Esta investigadora tem um discurso muito diferente do da meritocracia ou do clássico “esforça-te e vais conseguir” com que têm crescido as crianças nas últimas décadas: “Por muito que te esforcces para que as tuas competências sejam as que requer o mercado, este vai sempre castigar-te e sentir-te-ás sempre sem assistência das políticas públicas”. Sánchez Madrid refere o professor José Luis Villacañas, que coloca “o neoliberalismo como uma teologia política” na qual o indivíduo se “acostuma a sofrer” e a “sacrificar-se com vista a um além que nunca consegue alcançar”. E também César Rendueles, que publicou análises recentes críticas sobre a meritocracia.

Uma nova ética do trabalho

Nos últimos anos multiplicaram-se as investigações e os livros que tentam abordar a precariedade social. Em Espanha, abordaram esta problemática desde autores como Remedios Zafra ou Javier López Alós até outros como José Luis Moreno Pestaña, uma referência para estes.

Contudo, a revisão do Precarity Lab começa nos anos 1970: “É um fenómeno que se arrasta do passado. Durante todo o século XX, nos países desenvolvidos, houve pequenas tréguas das quais Espanha e o sul da Europa não tiveram grandes notícias. A precariedade tem sido um dos fatores mais eficazes de controlo social.”

- - - - -

## Tarefas do exercício
1. Transcreva do excerto sobre a precariedade o trecho que vai de "Nos últimos anos" até "referência para estes.".
2. Segundo a investigadora citada no excerto sobre a precariedade, por que razão não basta esforçar-se para ter as competências que o mercado requer?
Responda apenas com base no excerto.

- - - - -

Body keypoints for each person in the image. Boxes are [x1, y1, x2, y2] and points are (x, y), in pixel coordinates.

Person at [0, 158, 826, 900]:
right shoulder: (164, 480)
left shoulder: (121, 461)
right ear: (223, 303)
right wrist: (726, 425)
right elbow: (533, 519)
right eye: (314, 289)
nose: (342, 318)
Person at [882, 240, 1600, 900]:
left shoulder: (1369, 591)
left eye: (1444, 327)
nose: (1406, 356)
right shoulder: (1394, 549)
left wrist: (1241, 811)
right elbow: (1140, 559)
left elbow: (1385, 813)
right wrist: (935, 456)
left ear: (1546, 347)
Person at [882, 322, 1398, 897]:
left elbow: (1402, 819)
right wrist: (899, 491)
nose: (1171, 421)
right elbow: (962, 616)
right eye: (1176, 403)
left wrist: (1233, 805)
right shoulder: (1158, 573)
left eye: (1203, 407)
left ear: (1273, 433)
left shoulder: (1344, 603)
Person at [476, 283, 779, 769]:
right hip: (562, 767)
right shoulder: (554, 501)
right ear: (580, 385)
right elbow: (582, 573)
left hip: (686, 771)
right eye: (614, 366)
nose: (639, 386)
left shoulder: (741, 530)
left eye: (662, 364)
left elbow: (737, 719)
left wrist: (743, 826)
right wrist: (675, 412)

- - - - -

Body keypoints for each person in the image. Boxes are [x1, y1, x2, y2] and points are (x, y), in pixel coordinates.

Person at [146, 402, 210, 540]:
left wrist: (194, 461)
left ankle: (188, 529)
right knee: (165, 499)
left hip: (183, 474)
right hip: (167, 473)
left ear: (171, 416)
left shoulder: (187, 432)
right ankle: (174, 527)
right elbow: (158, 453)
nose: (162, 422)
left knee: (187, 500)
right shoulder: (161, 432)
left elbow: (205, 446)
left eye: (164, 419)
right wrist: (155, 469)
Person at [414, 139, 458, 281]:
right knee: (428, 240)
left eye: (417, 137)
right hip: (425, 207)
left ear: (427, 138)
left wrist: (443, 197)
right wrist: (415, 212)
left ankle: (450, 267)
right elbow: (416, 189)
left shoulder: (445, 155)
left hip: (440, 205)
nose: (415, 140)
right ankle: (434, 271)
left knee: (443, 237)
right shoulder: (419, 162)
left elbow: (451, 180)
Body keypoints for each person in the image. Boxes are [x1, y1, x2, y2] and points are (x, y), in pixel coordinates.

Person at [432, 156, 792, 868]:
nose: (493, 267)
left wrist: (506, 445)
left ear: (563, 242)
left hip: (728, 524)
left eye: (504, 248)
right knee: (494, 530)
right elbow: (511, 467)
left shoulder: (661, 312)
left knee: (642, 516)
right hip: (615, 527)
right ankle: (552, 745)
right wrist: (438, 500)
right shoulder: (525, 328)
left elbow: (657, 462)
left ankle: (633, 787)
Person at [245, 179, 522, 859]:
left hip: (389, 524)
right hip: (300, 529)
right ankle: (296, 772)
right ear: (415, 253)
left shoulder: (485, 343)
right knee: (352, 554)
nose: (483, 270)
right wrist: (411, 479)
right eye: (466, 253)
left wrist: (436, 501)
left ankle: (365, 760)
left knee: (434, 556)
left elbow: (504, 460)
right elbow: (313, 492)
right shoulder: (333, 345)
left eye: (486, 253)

- - - - -

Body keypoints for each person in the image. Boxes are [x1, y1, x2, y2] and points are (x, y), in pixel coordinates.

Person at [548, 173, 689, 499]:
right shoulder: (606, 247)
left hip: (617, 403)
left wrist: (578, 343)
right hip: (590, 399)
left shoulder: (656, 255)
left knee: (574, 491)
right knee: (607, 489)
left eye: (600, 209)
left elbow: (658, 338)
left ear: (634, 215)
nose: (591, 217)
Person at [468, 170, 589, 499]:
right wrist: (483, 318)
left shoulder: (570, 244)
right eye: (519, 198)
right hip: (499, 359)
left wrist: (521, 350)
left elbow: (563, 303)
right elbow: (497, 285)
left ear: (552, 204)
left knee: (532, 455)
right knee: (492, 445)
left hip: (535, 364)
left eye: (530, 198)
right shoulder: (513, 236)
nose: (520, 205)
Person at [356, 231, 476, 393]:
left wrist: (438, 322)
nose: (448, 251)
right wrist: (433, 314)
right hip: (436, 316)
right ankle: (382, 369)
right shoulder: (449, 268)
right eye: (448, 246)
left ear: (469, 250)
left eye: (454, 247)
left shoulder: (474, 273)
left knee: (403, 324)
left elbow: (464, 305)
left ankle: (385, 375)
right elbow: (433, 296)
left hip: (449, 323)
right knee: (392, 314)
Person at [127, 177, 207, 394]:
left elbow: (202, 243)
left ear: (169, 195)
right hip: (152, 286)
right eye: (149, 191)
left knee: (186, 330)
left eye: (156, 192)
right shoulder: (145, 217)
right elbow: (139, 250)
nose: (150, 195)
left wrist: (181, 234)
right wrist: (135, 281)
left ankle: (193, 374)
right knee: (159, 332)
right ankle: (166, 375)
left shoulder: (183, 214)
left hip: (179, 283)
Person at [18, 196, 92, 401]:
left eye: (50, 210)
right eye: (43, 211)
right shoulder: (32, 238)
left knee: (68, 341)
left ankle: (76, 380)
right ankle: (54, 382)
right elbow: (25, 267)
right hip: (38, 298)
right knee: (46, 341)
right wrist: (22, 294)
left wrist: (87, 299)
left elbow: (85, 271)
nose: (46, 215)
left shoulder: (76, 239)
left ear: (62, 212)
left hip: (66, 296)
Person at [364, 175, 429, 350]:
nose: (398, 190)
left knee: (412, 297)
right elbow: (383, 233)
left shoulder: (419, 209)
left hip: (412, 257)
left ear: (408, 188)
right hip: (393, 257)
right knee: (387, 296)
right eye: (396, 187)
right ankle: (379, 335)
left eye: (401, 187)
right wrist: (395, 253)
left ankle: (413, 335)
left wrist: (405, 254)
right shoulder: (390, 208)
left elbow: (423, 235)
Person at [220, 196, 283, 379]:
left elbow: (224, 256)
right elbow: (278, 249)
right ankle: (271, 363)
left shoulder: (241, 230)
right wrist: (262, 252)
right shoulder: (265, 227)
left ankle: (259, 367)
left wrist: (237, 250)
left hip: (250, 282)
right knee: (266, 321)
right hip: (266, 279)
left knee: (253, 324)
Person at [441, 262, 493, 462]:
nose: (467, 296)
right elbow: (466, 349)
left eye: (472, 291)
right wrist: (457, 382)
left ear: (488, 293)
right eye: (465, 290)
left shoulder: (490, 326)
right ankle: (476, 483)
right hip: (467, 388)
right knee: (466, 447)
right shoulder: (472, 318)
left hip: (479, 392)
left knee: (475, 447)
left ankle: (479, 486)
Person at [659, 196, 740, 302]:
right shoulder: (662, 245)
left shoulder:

- - - - -

## As suas respostas
1.
Nos últimos anos multiplicaram-se as investigações e os livros que tentam abordar a precariedade social. Em Espanha, abordaram esta problemática desde autores como Remedios Zafra ou Javier López Alós até outros como José Luis Moreno Pestaña, uma referência para estes.

2. Não basta porque o mercado vai sempre castigar quem se esforça. Além disso, a pessoa sentir-se-á sempre sem assistência das políticas públicas.